= SIM swap attack =

Cell phone account takeover fraud

A SIM swap attack (also known as port-out scam, SIM splitting, simjacking, and SIM swapping) is a type of account takeover fraud that generally targets a weakness in two-factor authentication and two-step verification in which the second factor or step is a text message (SMS) or call placed to a mobile telephone.

== Method ==
The fraud exploits a mobile phone service provider's ability to seamlessly port a phone number to a device containing a different subscriber identity module (SIM). This mobile number portability feature is normally used when a phone is lost or stolen, or a customer is switching service to a new phone.

The scam begins with a fraudster gathering personal details about the victim, either by use of phishing emails, by buying them from organised criminals, directly socially engineering the victim, or by retrieval from online data breaches.

Armed with these details, the fraudster contacts the victim's mobile telephone provider. The fraudster uses social engineering techniques to convince the telephone company employee to port the victim's phone number to the fraudster's SIM. This is done, for example, by impersonating the victim using personal details to appear authentic and claiming that they have lost their phone. Alternatively, fraudsters bribe telecom employees to port the victim's phone number to a new SIM. In some countries, notably India and Nigeria, the fraudster will have to convince the victim to approve the SIM swap by pressing 1.

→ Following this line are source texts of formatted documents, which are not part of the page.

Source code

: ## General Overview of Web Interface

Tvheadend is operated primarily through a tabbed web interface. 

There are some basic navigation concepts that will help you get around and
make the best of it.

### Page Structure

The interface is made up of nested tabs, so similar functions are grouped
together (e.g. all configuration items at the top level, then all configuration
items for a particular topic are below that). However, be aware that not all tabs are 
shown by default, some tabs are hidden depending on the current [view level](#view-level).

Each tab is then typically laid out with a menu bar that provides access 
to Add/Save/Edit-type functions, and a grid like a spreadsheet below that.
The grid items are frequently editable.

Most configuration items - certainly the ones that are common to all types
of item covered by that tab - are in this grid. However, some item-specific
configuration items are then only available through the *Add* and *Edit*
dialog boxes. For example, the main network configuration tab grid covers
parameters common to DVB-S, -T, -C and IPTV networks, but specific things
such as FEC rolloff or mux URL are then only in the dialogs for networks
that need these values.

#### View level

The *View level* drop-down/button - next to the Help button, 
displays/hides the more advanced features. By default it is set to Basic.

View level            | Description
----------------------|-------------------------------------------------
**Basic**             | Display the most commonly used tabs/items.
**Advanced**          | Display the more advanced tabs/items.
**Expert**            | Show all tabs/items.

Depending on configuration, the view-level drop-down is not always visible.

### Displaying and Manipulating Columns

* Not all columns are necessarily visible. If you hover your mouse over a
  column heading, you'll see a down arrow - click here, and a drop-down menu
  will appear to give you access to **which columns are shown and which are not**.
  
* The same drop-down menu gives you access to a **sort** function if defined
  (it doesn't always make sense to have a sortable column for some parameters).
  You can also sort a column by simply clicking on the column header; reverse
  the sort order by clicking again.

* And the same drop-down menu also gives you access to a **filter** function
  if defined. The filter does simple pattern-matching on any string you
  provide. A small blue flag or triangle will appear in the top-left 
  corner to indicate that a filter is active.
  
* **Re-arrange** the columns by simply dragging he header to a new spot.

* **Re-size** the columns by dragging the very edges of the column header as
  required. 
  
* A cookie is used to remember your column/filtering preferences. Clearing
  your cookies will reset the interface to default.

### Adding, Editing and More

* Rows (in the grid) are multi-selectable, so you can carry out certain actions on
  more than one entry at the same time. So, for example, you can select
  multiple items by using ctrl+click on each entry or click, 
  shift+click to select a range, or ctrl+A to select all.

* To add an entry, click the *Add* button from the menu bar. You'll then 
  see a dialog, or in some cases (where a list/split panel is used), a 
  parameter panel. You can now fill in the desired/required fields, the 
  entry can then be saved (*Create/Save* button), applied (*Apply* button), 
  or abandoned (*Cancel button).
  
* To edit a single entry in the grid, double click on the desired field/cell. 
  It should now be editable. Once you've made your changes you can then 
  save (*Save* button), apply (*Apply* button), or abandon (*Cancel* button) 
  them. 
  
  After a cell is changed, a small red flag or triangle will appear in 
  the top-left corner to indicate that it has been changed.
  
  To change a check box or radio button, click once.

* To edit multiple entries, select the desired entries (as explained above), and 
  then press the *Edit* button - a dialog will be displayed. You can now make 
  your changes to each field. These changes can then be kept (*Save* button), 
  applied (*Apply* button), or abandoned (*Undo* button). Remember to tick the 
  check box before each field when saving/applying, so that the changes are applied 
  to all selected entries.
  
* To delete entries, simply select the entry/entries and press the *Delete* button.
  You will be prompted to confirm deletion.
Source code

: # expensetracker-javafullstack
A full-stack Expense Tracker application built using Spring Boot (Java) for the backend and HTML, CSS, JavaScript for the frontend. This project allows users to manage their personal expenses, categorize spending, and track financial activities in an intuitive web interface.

Once they have a victim's personal information, attackers commonly impersonate them while contacting technical support services for their telecommunication provider and attempt to convince the employees to switch the victim's phone number to their SIM card. In some cases telephone company employees have been bribed by attackers to directly change SIM numbers. Attackers have sought out employees of companies including T-Mobile and Verizon through social media or employee directories in attempts to bribe them, sometimes promising money in cryptocurrency for each phone number they transferred.

Once this happens, the victim's phone will lose connection to the network, and the fraudster will receive all the SMS and voice calls. This allows the fraudster to intercept one-time passwords sent via text or telephone calls to the victim's number and thus subvert two-factor authentication methods relying on them. Since so many services allow password resets with only access to a recovery phone number, the scam allows criminals to gain access to almost any account tied to the hijacked number. This may allow them to directly transfer funds from a bank account, extort the rightful owner, or sell accounts on the black market for further identity theft and fraud.

==Incidents==
A number of high-profile hacks have occurred using SIM swapping, including some on the social media sites Instagram and Twitter. In 2019, Twitter CEO Jack Dorsey's Twitter account was hacked via this method.

In December 2018, digital currency investor Michael Terpin – the founder and chief executive officer of Transform Group – filed a lawsuit against Nicholas Truglia, and in May 2020 filed a second lawsuit against 18-year-old Irvington High School senior in Irvington, New York, Ellis Pinsky, accusing them and 20 co-conspirators of swindling $23.8 million in 2018 through the use of account information stolen from smartphones by SIM swaps. At the time, Truglia was 18 years old and Ellis was 15. Truglia was sentenced to 18 months in prison and ordered to pay back $20 million, and Pinsky was ordered to pay back $22M but, as a minor, avoided prison.

The Microsoft Digital Defense Report 2024 stated that less than one-third of one percent of identity attacks use SIM swapping (compared to 99 percent for breach replay, password spray, and phishing).

The US FBI received 1,600 complaints about SIM-swapping in 2021, an increase of more than 400 percent from 2018. "The FBI says that victims lost $68 million to this SIM-card based scam in 2021, compared to just $12 million combined from 2018 through 2020." SIM swap complaints to the FBI in 2022 rose 26 percent, to 2,026, then dropped by 47 percent to 1,075 in 2023, and dropped by 9 percent to 982 in 2024. The peak in 2022 represented less than 0.3 percent of all reported Internet crimes, including phishing/spoofing (44 percent), data breach (8 percent), and identity theft (4 percent).

SIM swap reports to the UK National Fraud Database rose over 1,000 percent from 2023 to 2024, but the 2,760 reported cases represented less than one percent of all fraud reports.

Kenya’s Safaricom, which serves about two-thirds of Kenya’s 70 million phones, experienced a 327 percent increase in SIM swapping from 2024 to 2025, a jump from 11 cases to 47.

In South Korea, various alleged incidents of SIM swapping attacks have been documented since the beginning of 2022. The common pattern includes victims facing abrupt disruptions in their mobile services, coupled with a notification suggesting a change. As a result, affected individuals discover that their bank and cryptocurrency accounts have been compromised.